The underlying logic for allocation remains the revaluation of pricing power in China's leading manufacturing. The most representative sectors continue to be new energy, non-ferrous metals, chemicals, and power equipment. Among these, the chemical sector may see the most pronounced catalysis from Middle East supply disruptions and subsequent cyclical price increases. Non-ferrous metals are also expected to gradually re-establish pricing based on their resource attributes once liquidity shocks subside. We highlight the need to closely monitor the progress of domestic AI development.
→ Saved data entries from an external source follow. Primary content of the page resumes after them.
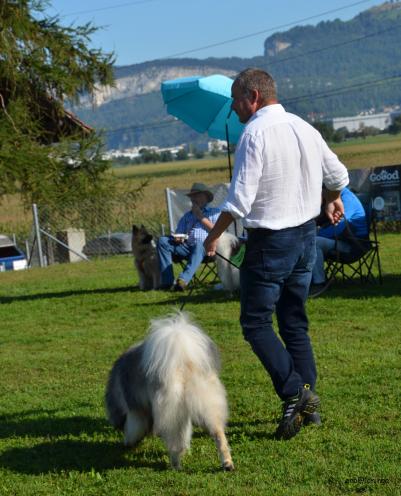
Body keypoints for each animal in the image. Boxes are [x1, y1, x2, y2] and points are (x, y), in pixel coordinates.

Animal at [104, 312, 233, 470]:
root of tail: (183, 361)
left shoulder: (136, 410)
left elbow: (133, 428)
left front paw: (129, 442)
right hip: (207, 405)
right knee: (219, 435)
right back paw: (227, 463)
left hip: (172, 412)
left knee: (176, 443)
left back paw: (175, 464)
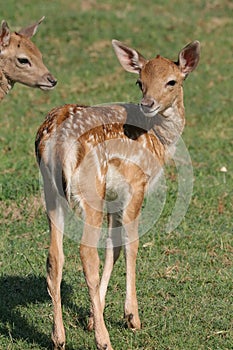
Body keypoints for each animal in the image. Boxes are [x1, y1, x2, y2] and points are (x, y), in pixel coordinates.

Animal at [35, 39, 199, 348]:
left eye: (171, 81)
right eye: (140, 81)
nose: (148, 104)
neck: (160, 140)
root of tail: (55, 137)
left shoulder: (113, 195)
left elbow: (115, 245)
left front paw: (91, 316)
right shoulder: (136, 184)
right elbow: (131, 243)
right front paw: (132, 316)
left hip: (52, 192)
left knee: (54, 258)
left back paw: (58, 337)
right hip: (90, 190)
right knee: (87, 254)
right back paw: (104, 340)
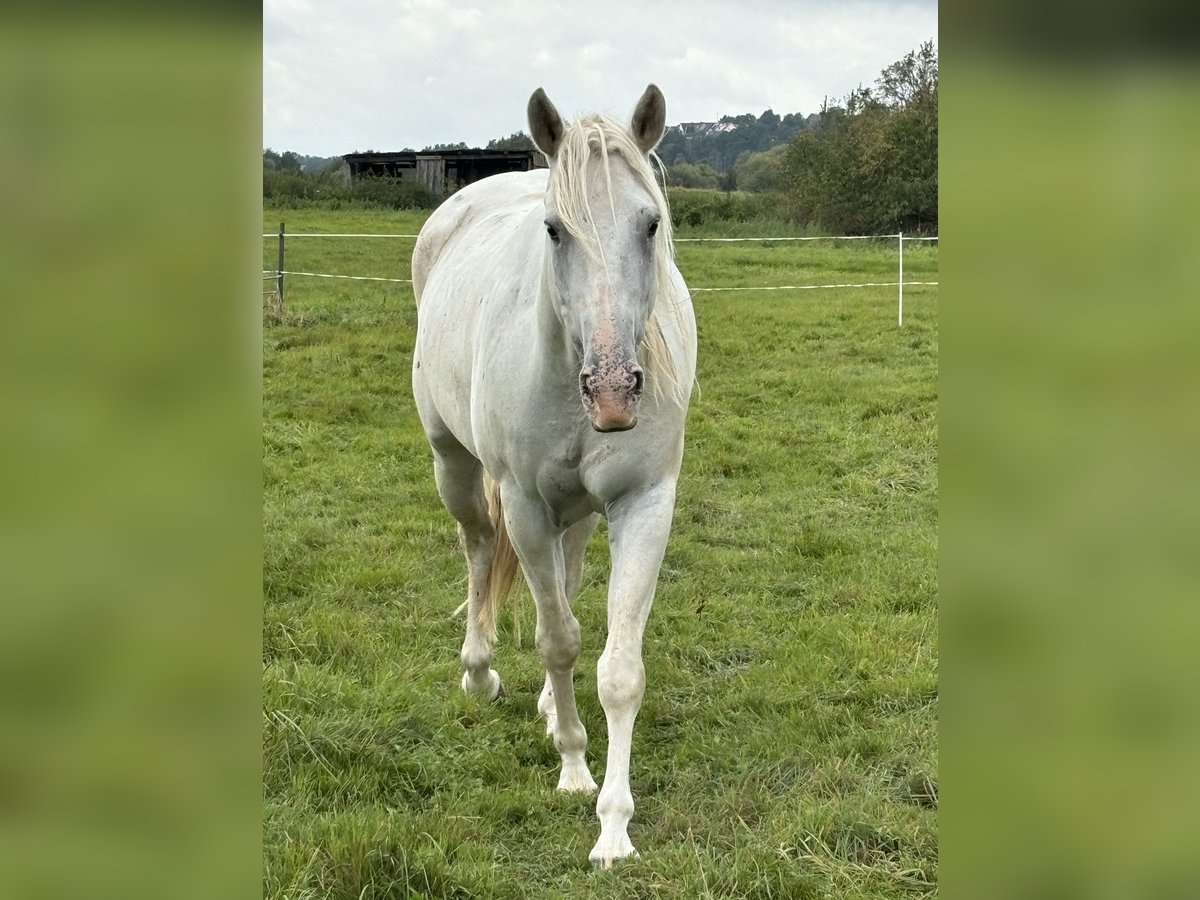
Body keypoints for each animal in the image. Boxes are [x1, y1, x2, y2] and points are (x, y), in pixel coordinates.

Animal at [410, 84, 696, 868]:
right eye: (555, 230)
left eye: (651, 222)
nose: (613, 391)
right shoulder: (526, 506)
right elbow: (557, 641)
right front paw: (573, 766)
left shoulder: (643, 503)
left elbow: (618, 668)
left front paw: (614, 827)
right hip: (456, 466)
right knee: (480, 553)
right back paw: (480, 671)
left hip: (580, 512)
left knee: (564, 580)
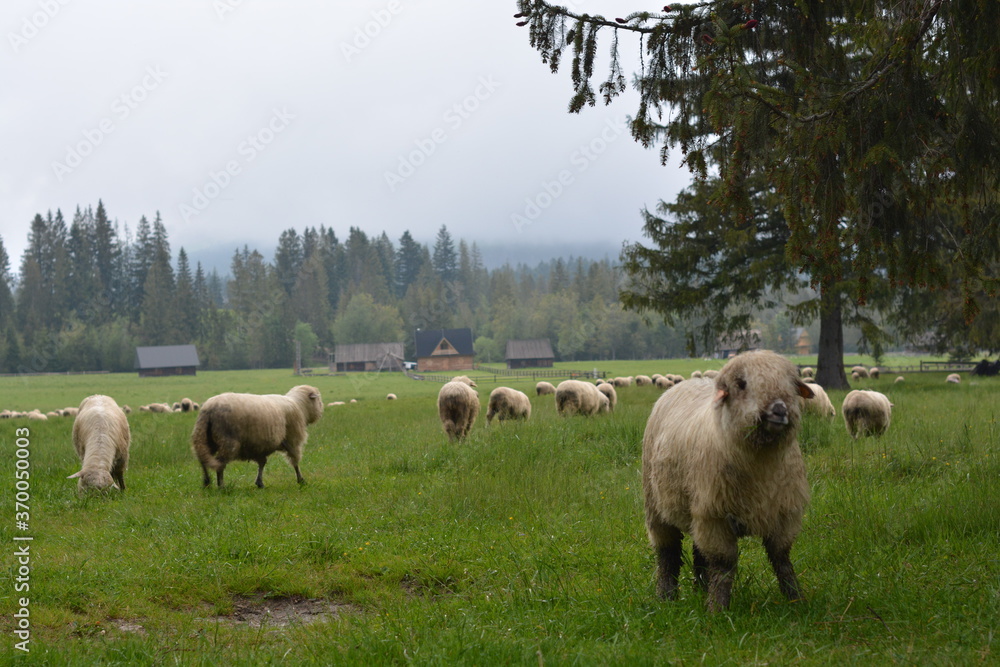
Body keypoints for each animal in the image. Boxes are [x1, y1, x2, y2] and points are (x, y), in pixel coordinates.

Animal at [191, 385, 323, 488]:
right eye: (318, 400)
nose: (322, 411)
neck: (300, 406)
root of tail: (209, 409)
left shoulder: (259, 446)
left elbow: (262, 463)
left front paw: (259, 483)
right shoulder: (292, 439)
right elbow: (295, 462)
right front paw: (301, 480)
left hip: (206, 438)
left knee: (203, 460)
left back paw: (207, 482)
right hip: (228, 440)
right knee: (220, 463)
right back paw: (221, 486)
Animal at [642, 350, 814, 611]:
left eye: (792, 385)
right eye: (741, 384)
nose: (779, 409)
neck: (761, 463)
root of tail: (689, 381)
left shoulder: (784, 512)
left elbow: (782, 558)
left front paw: (796, 599)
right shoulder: (716, 517)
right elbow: (723, 565)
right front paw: (717, 609)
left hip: (699, 507)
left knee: (698, 551)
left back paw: (701, 589)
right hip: (657, 504)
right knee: (667, 554)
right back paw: (666, 596)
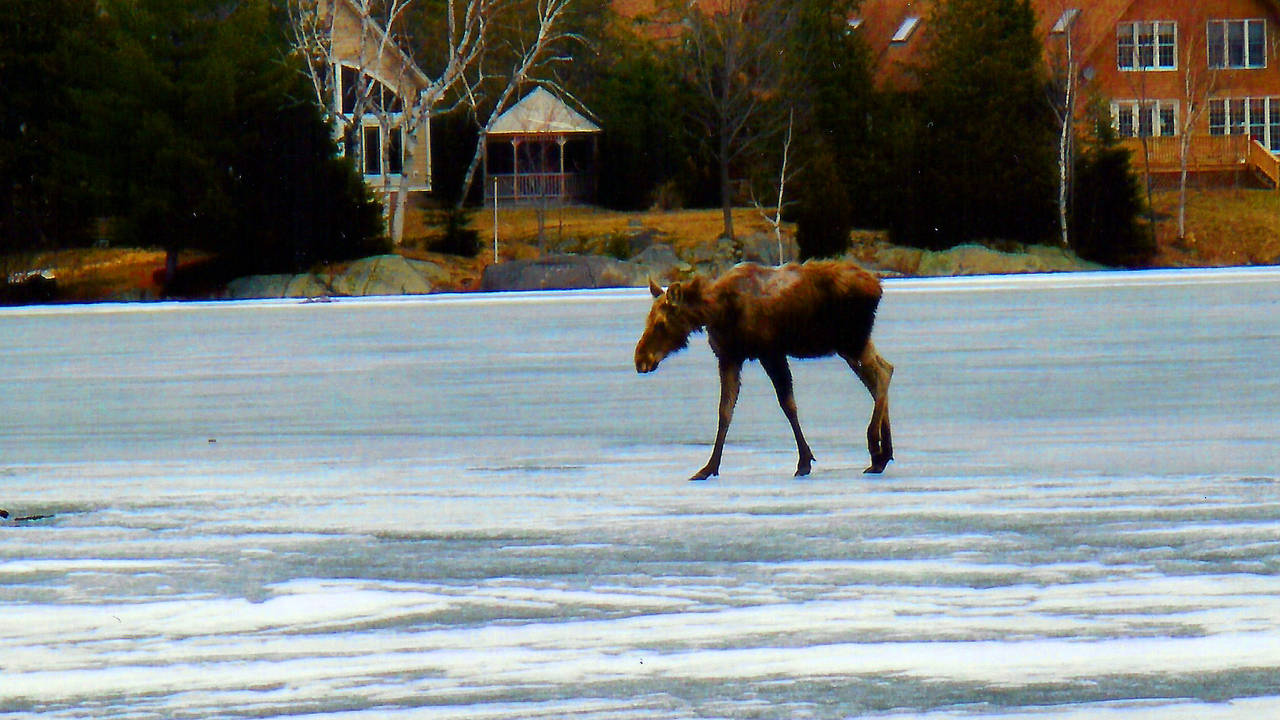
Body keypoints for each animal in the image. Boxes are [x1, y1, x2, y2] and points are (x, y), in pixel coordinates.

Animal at [635, 260, 893, 480]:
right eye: (647, 318)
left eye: (661, 323)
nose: (640, 360)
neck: (717, 311)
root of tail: (878, 287)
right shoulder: (729, 357)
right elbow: (724, 411)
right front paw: (709, 467)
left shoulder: (771, 352)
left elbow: (788, 404)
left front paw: (804, 461)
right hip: (851, 344)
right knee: (884, 370)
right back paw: (883, 455)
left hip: (852, 342)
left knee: (882, 375)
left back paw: (875, 447)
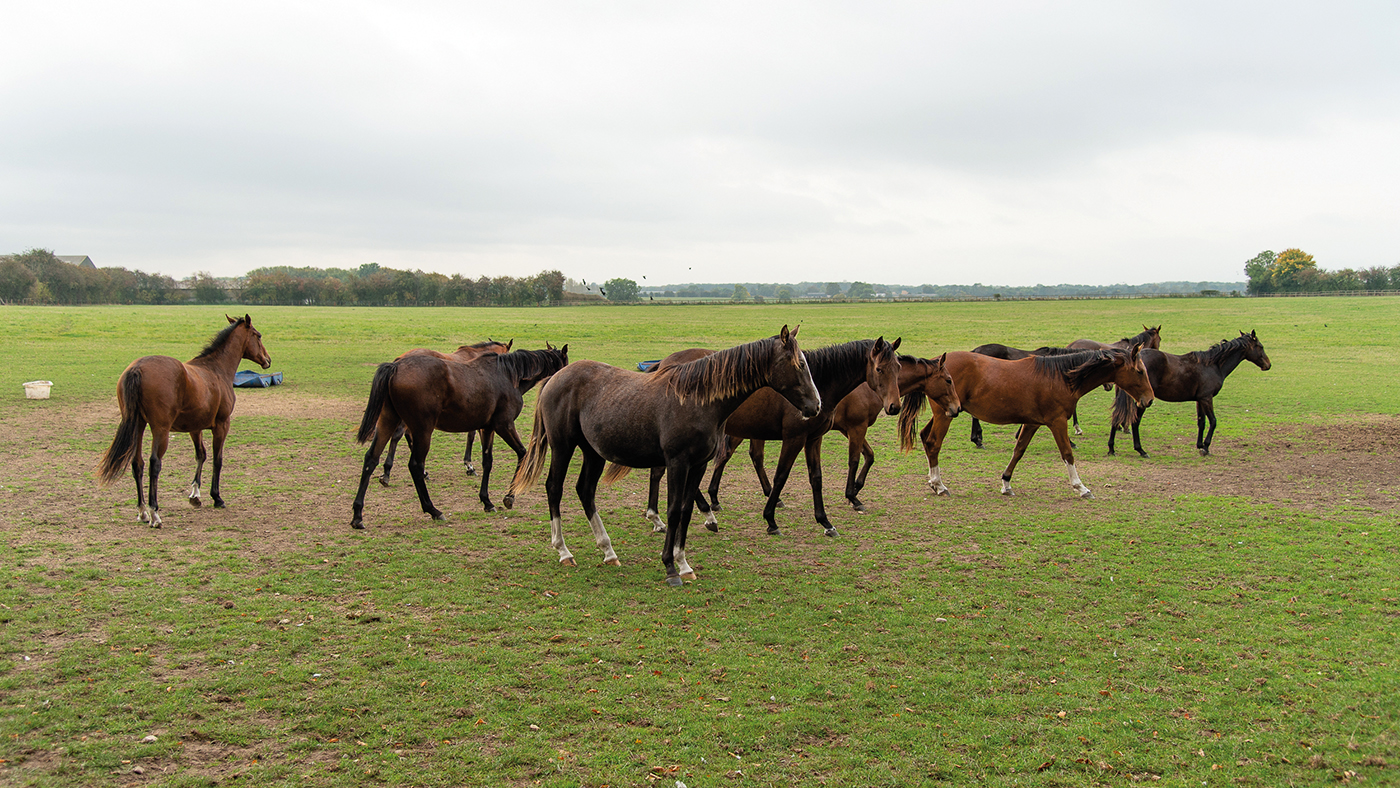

On the hardware side, the logic of "volume" expansion might be the segment within the AI chain with the largest expectation gap currently; close attention should be paid to the release of DeepSeek V4. Innovative pharmaceuticals are gradually charting an independent course and may be suitable for capital pricing industrial logic, especially during times of high macroeconomic uncertainty. Furthermore, it is advisable to continue increasing allocations to some undervalued sectors, with a focus on brokerages and insurance. For cyclical commodities experiencing price increases, short-term volatility will be influenced by crude oil futures fluctuations. However, the physical realities of shipping lane disruptions, accumulating spot shortages, and the spreading impact of supply chain中断 (disruptions) are真实 (real) occurring. While desensitization is a short-term market phenomenon, over the longer term, the market will price in these facts, warranting continued close monitoring.

**Risk Factors** Escalating friction between China and the US in technology, trade, and finance; weaker-than-expected domestic policy support, implementation effectiveness, or economic recovery; tighter-than-expected macro liquidity conditions domestically and internationally; further escalation of regional conflicts such as Russia-Ukraine and the Middle East; slower-than-expected digestion of China's real estate inventory.

Disclaimer: Investing carries risk. This is not financial advice. The above content should not be regarded as an offer, recommendation, or solicitation on acquiring or disposing of any financial products, any associated discussions, comments, or posts by author or other users should not be considered as such either. It is solely for general information purpose only, which does not consider your own investment objectives, financial situations or needs. TTM assumes no responsibility or warranty for the accuracy and completeness of the information, investors should do their own research and may seek professional advice before investing.